= TASK DETAILS =
Copy out every item below word for word, leaving out the pictures.

[start of AVAILABLE DATA]

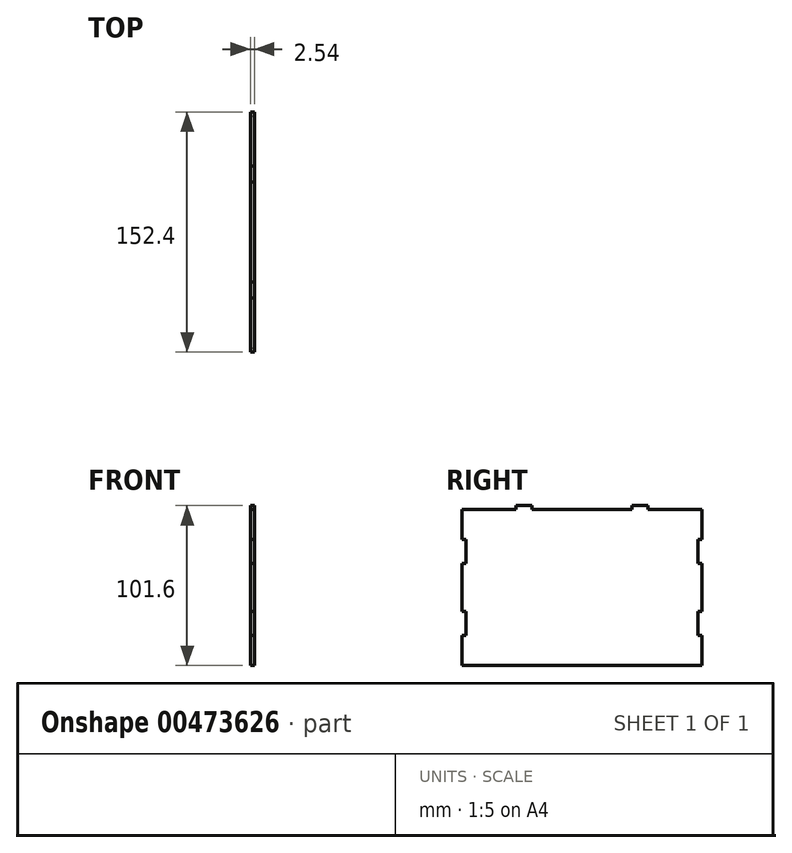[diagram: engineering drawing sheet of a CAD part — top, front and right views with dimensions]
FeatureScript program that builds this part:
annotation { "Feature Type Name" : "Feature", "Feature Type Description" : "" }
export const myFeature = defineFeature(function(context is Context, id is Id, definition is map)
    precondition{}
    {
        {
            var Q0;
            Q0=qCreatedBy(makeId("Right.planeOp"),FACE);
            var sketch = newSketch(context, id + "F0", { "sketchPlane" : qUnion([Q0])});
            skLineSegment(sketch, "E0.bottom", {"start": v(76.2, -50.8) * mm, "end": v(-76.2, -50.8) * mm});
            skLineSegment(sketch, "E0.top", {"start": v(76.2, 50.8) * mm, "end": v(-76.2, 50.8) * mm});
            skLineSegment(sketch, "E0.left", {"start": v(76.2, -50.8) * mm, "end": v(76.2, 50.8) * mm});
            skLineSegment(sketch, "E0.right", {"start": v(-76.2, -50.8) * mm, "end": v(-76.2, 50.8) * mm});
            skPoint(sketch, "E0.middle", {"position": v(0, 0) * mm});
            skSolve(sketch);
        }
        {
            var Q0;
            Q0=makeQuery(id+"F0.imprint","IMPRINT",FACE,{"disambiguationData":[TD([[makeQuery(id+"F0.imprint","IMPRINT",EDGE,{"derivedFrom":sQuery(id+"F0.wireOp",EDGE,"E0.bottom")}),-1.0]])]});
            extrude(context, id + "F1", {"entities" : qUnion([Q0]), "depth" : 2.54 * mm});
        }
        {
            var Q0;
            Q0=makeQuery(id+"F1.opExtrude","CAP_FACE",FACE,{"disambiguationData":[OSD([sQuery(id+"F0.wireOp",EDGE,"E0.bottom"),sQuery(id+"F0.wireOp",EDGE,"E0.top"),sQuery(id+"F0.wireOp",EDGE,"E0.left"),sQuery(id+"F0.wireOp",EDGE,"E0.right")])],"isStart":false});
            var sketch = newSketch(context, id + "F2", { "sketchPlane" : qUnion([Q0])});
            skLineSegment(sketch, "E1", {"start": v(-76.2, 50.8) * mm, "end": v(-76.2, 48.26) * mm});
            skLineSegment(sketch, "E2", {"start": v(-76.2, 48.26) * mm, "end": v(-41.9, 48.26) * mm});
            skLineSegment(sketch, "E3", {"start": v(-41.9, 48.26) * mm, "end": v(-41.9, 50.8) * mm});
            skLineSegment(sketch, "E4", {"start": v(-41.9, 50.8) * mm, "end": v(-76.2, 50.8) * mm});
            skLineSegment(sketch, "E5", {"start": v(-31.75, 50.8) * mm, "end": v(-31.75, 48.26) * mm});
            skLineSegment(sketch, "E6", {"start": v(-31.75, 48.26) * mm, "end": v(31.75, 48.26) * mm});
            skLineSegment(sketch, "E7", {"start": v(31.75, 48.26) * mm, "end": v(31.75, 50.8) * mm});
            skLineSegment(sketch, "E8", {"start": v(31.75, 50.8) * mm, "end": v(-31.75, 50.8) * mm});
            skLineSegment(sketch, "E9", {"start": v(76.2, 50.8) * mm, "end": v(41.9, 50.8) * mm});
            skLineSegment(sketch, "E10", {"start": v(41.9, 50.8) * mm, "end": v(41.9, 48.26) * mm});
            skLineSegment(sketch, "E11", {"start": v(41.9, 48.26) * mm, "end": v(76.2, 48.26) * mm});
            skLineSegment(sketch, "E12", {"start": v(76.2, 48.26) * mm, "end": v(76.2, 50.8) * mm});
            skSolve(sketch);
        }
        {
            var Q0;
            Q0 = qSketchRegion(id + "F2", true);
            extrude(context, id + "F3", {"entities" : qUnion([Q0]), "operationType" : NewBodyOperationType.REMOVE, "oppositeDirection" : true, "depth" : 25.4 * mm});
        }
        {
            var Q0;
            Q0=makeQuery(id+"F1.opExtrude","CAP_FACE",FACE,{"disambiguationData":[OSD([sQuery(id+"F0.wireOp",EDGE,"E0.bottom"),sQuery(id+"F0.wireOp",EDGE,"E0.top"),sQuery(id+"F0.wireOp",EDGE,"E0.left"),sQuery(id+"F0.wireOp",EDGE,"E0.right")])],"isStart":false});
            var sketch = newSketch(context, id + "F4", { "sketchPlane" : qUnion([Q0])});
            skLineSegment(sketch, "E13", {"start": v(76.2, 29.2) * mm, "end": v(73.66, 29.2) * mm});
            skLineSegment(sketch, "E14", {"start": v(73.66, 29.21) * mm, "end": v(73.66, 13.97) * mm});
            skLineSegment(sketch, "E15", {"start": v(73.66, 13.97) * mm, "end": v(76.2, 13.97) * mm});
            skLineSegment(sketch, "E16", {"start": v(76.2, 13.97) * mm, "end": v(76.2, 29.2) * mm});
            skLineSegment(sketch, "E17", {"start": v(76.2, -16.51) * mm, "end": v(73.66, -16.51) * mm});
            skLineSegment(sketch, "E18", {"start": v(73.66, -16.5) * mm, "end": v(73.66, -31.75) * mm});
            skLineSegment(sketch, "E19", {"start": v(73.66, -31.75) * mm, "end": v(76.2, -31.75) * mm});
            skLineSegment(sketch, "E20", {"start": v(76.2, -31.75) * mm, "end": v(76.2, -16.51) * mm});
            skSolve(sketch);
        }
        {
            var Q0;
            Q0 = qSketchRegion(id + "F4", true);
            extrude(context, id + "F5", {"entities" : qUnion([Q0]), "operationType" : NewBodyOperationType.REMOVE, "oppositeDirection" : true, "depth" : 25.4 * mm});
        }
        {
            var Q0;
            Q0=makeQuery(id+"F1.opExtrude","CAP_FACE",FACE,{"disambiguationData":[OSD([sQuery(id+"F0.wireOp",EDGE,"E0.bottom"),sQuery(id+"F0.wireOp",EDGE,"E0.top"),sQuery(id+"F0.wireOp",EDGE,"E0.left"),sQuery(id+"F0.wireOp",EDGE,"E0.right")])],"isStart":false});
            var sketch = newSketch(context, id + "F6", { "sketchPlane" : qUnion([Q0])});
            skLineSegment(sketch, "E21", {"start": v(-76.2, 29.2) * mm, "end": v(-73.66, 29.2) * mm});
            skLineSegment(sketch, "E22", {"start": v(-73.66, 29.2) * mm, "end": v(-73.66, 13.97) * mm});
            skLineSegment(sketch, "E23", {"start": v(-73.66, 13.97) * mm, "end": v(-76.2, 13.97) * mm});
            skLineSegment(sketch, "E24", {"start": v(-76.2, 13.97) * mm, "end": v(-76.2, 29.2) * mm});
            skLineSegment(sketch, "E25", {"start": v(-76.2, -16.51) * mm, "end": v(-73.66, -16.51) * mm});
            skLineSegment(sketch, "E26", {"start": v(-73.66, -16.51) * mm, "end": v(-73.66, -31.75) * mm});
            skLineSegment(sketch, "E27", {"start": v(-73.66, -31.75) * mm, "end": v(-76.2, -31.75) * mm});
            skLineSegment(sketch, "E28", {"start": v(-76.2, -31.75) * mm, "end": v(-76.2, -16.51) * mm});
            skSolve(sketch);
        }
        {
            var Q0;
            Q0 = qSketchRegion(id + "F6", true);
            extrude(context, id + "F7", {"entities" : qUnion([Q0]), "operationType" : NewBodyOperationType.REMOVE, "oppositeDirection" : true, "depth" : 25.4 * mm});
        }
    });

[end of AVAILABLE DATA]

= RESPONSE TO THIS EXERCISE =
[diagram: engineering drawing sheet of a CAD part — top, front and right views with dimensions]
FeatureScript program that builds this part:
annotation { "Feature Type Name" : "Feature", "Feature Type Description" : "" }
export const myFeature = defineFeature(function(context is Context, id is Id, definition is map)
    precondition{}
    {
        {
            var Q0;
            Q0=qCreatedBy(makeId("Right.planeOp"),FACE);
            var sketch = newSketch(context, id + "F0", { "sketchPlane" : qUnion([Q0])});
            skLineSegment(sketch, "E0.bottom", {"start": v(76.2, -50.8) * mm, "end": v(-76.2, -50.8) * mm});
            skLineSegment(sketch, "E0.top", {"start": v(76.2, 50.8) * mm, "end": v(-76.2, 50.8) * mm});
            skLineSegment(sketch, "E0.left", {"start": v(76.2, -50.8) * mm, "end": v(76.2, 50.8) * mm});
            skLineSegment(sketch, "E0.right", {"start": v(-76.2, -50.8) * mm, "end": v(-76.2, 50.8) * mm});
            skPoint(sketch, "E0.middle", {"position": v(0, 0) * mm});
            skSolve(sketch);
        }
        {
            var Q0;
            Q0=makeQuery(id+"F0.imprint","IMPRINT",FACE,{"disambiguationData":[TD([[makeQuery(id+"F0.imprint","IMPRINT",EDGE,{"derivedFrom":sQuery(id+"F0.wireOp",EDGE,"E0.bottom")}),-1.0]])]});
            extrude(context, id + "F1", {"entities" : qUnion([Q0]), "depth" : 2.54 * mm});
        }
        {
            var Q0;
            Q0=makeQuery(id+"F1.opExtrude","CAP_FACE",FACE,{"disambiguationData":[OSD([sQuery(id+"F0.wireOp",EDGE,"E0.bottom"),sQuery(id+"F0.wireOp",EDGE,"E0.top"),sQuery(id+"F0.wireOp",EDGE,"E0.left"),sQuery(id+"F0.wireOp",EDGE,"E0.right")])],"isStart":false});
            var sketch = newSketch(context, id + "F2", { "sketchPlane" : qUnion([Q0])});
            skLineSegment(sketch, "E1", {"start": v(-76.2, 50.8) * mm, "end": v(-76.2, 48.26) * mm});
            skLineSegment(sketch, "E2", {"start": v(-76.2, 48.26) * mm, "end": v(-41.9, 48.26) * mm});
            skLineSegment(sketch, "E3", {"start": v(-41.9, 48.26) * mm, "end": v(-41.9, 50.8) * mm});
            skLineSegment(sketch, "E4", {"start": v(-41.9, 50.8) * mm, "end": v(-76.2, 50.8) * mm});
            skLineSegment(sketch, "E5", {"start": v(-31.75, 50.8) * mm, "end": v(-31.75, 48.26) * mm});
            skLineSegment(sketch, "E6", {"start": v(-31.75, 48.26) * mm, "end": v(31.75, 48.26) * mm});
            skLineSegment(sketch, "E7", {"start": v(31.75, 48.26) * mm, "end": v(31.75, 50.8) * mm});
            skLineSegment(sketch, "E8", {"start": v(31.75, 50.8) * mm, "end": v(-31.75, 50.8) * mm});
            skLineSegment(sketch, "E9", {"start": v(76.2, 50.8) * mm, "end": v(41.9, 50.8) * mm});
            skLineSegment(sketch, "E10", {"start": v(41.9, 50.8) * mm, "end": v(41.9, 48.26) * mm});
            skLineSegment(sketch, "E11", {"start": v(41.9, 48.26) * mm, "end": v(76.2, 48.26) * mm});
            skLineSegment(sketch, "E12", {"start": v(76.2, 48.26) * mm, "end": v(76.2, 50.8) * mm});
            skSolve(sketch);
        }
        {
            var Q0;
            Q0 = qSketchRegion(id + "F2", true);
            extrude(context, id + "F3", {"entities" : qUnion([Q0]), "operationType" : NewBodyOperationType.REMOVE, "oppositeDirection" : true, "depth" : 25.4 * mm});
        }
        {
            var Q0;
            Q0=makeQuery(id+"F1.opExtrude","CAP_FACE",FACE,{"disambiguationData":[OSD([sQuery(id+"F0.wireOp",EDGE,"E0.bottom"),sQuery(id+"F0.wireOp",EDGE,"E0.top"),sQuery(id+"F0.wireOp",EDGE,"E0.left"),sQuery(id+"F0.wireOp",EDGE,"E0.right")])],"isStart":false});
            var sketch = newSketch(context, id + "F4", { "sketchPlane" : qUnion([Q0])});
            skLineSegment(sketch, "E13", {"start": v(76.2, 29.2) * mm, "end": v(73.66, 29.2) * mm});
            skLineSegment(sketch, "E14", {"start": v(73.66, 29.21) * mm, "end": v(73.66, 13.97) * mm});
            skLineSegment(sketch, "E15", {"start": v(73.66, 13.97) * mm, "end": v(76.2, 13.97) * mm});
            skLineSegment(sketch, "E16", {"start": v(76.2, 13.97) * mm, "end": v(76.2, 29.2) * mm});
            skLineSegment(sketch, "E17", {"start": v(76.2, -16.51) * mm, "end": v(73.66, -16.51) * mm});
            skLineSegment(sketch, "E18", {"start": v(73.66, -16.5) * mm, "end": v(73.66, -31.75) * mm});
            skLineSegment(sketch, "E19", {"start": v(73.66, -31.75) * mm, "end": v(76.2, -31.75) * mm});
            skLineSegment(sketch, "E20", {"start": v(76.2, -31.75) * mm, "end": v(76.2, -16.51) * mm});
            skSolve(sketch);
        }
        {
            var Q0;
            Q0 = qSketchRegion(id + "F4", true);
            extrude(context, id + "F5", {"entities" : qUnion([Q0]), "operationType" : NewBodyOperationType.REMOVE, "oppositeDirection" : true, "depth" : 25.4 * mm});
        }
        {
            var Q0;
            Q0=makeQuery(id+"F1.opExtrude","CAP_FACE",FACE,{"disambiguationData":[OSD([sQuery(id+"F0.wireOp",EDGE,"E0.bottom"),sQuery(id+"F0.wireOp",EDGE,"E0.top"),sQuery(id+"F0.wireOp",EDGE,"E0.left"),sQuery(id+"F0.wireOp",EDGE,"E0.right")])],"isStart":false});
            var sketch = newSketch(context, id + "F6", { "sketchPlane" : qUnion([Q0])});
            skLineSegment(sketch, "E21", {"start": v(-76.2, 29.2) * mm, "end": v(-73.66, 29.2) * mm});
            skLineSegment(sketch, "E22", {"start": v(-73.66, 29.2) * mm, "end": v(-73.66, 13.97) * mm});
            skLineSegment(sketch, "E23", {"start": v(-73.66, 13.97) * mm, "end": v(-76.2, 13.97) * mm});
            skLineSegment(sketch, "E24", {"start": v(-76.2, 13.97) * mm, "end": v(-76.2, 29.2) * mm});
            skLineSegment(sketch, "E25", {"start": v(-76.2, -16.51) * mm, "end": v(-73.66, -16.51) * mm});
            skLineSegment(sketch, "E26", {"start": v(-73.66, -16.51) * mm, "end": v(-73.66, -31.75) * mm});
            skLineSegment(sketch, "E27", {"start": v(-73.66, -31.75) * mm, "end": v(-76.2, -31.75) * mm});
            skLineSegment(sketch, "E28", {"start": v(-76.2, -31.75) * mm, "end": v(-76.2, -16.51) * mm});
            skSolve(sketch);
        }
        {
            var Q0;
            Q0 = qSketchRegion(id + "F6", true);
            extrude(context, id + "F7", {"entities" : qUnion([Q0]), "operationType" : NewBodyOperationType.REMOVE, "oppositeDirection" : true, "depth" : 25.4 * mm});
        }
    });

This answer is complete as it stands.